Infections that can trigger an autoimmune disease include:

  • Bacterial
  • Virus
  • fungi
  • Parasites

Some of the more common infections related to MTHFR gene mutations include:

Epstein-Barr virus (Glandular fever/mononucleosis) – This virus in the herpes family of viruses. Commonly found in people with MTHFR gene mutations.  This particular virus is known to trigger 33 different autoimmune diseases.

Cytomegalovirus – This virus is also part of the herpes family of viruses, affecting approximately 40% of adults at some point or another in life.

Helicobacter pylori – This is a bacterium that causes stomach ulcers and also stomach cancer.

Chlamydia pneumonia – This is a bacteria that commonly cause infections such as bronchitis, pharyngitis, and pneumonia.

Norovirus – This virus related to gastroenteritis (stomach flu).

Streptococcal infections (strep) – This is a bacterial infection often involved in throat infections.

Hepatitis C – This is a virus that attacks the liver.

Lyme Disease (Borrelia Burgdorferi) – This bacteria contracted via a tick bite.

Stress, MTHFR & autoimmune disease

Stress can play a big role in triggering autoimmune disease.  People with compromised MTHFR gene mutations often have a lower tolerance for stress due to having poor methylation.  When a person becomes stressed the body tends to burn up more resources trying to deal with the additional stress, this will tend to lower the immune system and energy levels also suffer.

Other gene mutations that cause autoimmune disease

While MTHFR plays a significant role in triggering an autoimmune disease it’s also important to look at other gene mutations that are well known for triggering autoimmune disease.  A large number of genes have been found to be associated with specific autoimmune diseases.
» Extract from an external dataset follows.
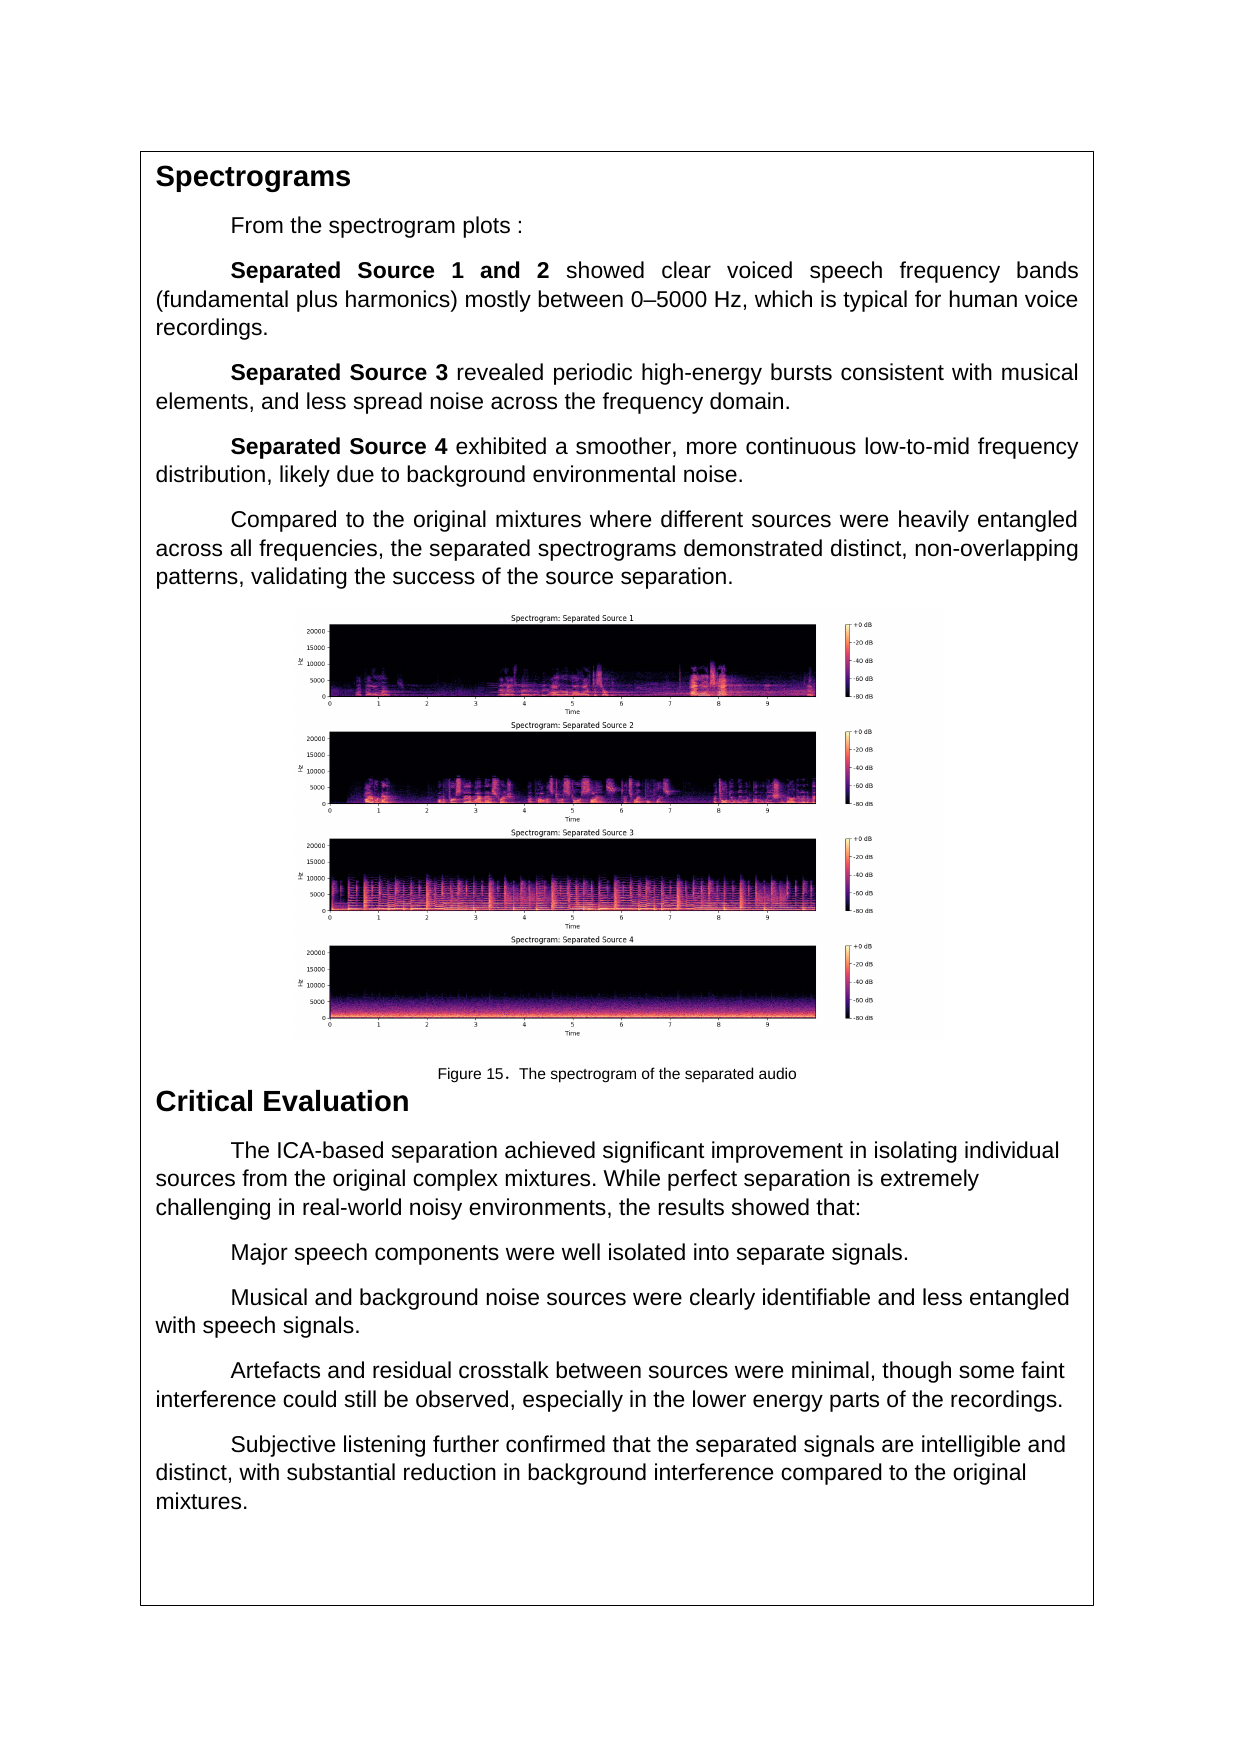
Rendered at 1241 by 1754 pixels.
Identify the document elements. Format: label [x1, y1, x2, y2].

picture [291, 608, 943, 1043]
So most autoimmune diseases are the result of having several compromised genes at the same time and one or more of the many different triggers some of which have been mentioned above.
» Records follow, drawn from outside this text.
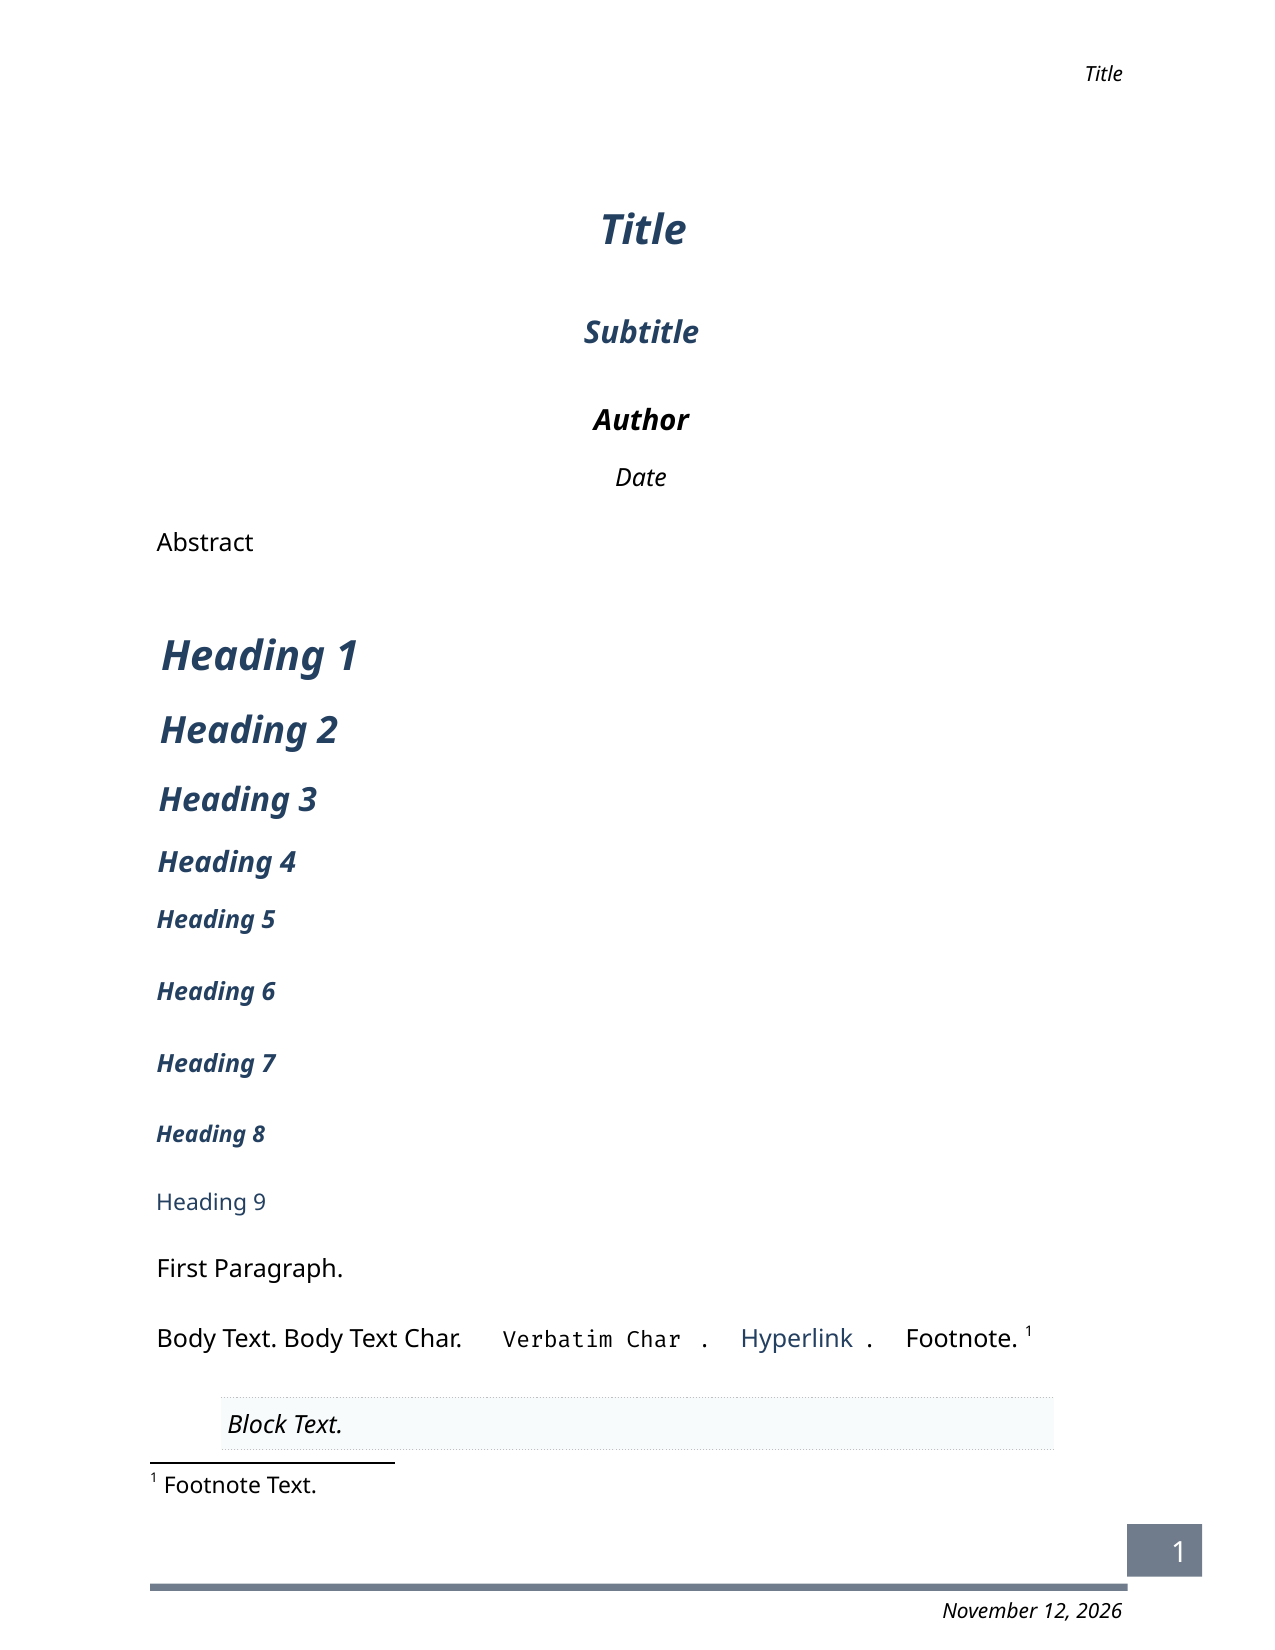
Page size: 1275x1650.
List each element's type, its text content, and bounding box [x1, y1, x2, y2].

text First Paragraph. [150, 1251, 1125, 1285]
subtitle Heading 5 [150, 902, 1125, 936]
text Body Text. Body Text Char. Verbatim Char . Hyperlink . Footnote. [150, 1321, 1125, 1355]
subtitle Heading 2 [150, 703, 1125, 754]
subtitle Heading 1 [150, 626, 1125, 683]
subtitle Subtitle [150, 310, 1125, 353]
text Abstract [150, 525, 1125, 559]
subtitle Heading 4 [150, 842, 1125, 881]
subtitle Heading 3 [150, 775, 1125, 821]
subtitle Heading 7 [150, 1046, 1125, 1080]
title Title [150, 200, 1125, 257]
subtitle Heading 9 [150, 1185, 1125, 1217]
text Author [150, 399, 1125, 439]
text Date [150, 459, 1125, 493]
text Block Text. [221, 1397, 1054, 1450]
subtitle Heading 8 [150, 1118, 1125, 1149]
subtitle Heading 6 [150, 974, 1125, 1008]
Autoimmune diseases run in families, this is direct evidence that faulty genes are part of the problem but don’t get confused here, just because you have a relative with an autoimmune disease doesn’t mean you will get it too and if you do, it may very well not be the same one either, it all depends on many complex factors.

While there are many gene mutations that can trigger an autoimmune disease often HLA genes (Human Leukocyte Antigen) are involved.  HLA describes the process whereby your immune cells recognize and respond to any potential threat and in the case of autoimmune disease these genes get confused and start attacking your own body.

Preventing & treating autoimmune disease with gene mutations

There is often a misconception that if you have gene mutations that can trigger an autoimmune disease that there is nothing you can do about it and similarly if you already have an autoimmune disease there isn’t anything you can do about it which is simply not true.  There are specific ways that start the process of an autoimmune disease which means there are specific ways to stop the process.

Genes respond to change in circumstances, these may be environmental factors, infections, specific foods, toxic metals, emotional stress, nutritional factors, and intestinal permeability.  Finding out what your gene mutations are and resolving these other triggers can change the way your immune system responds and so resolves the problem.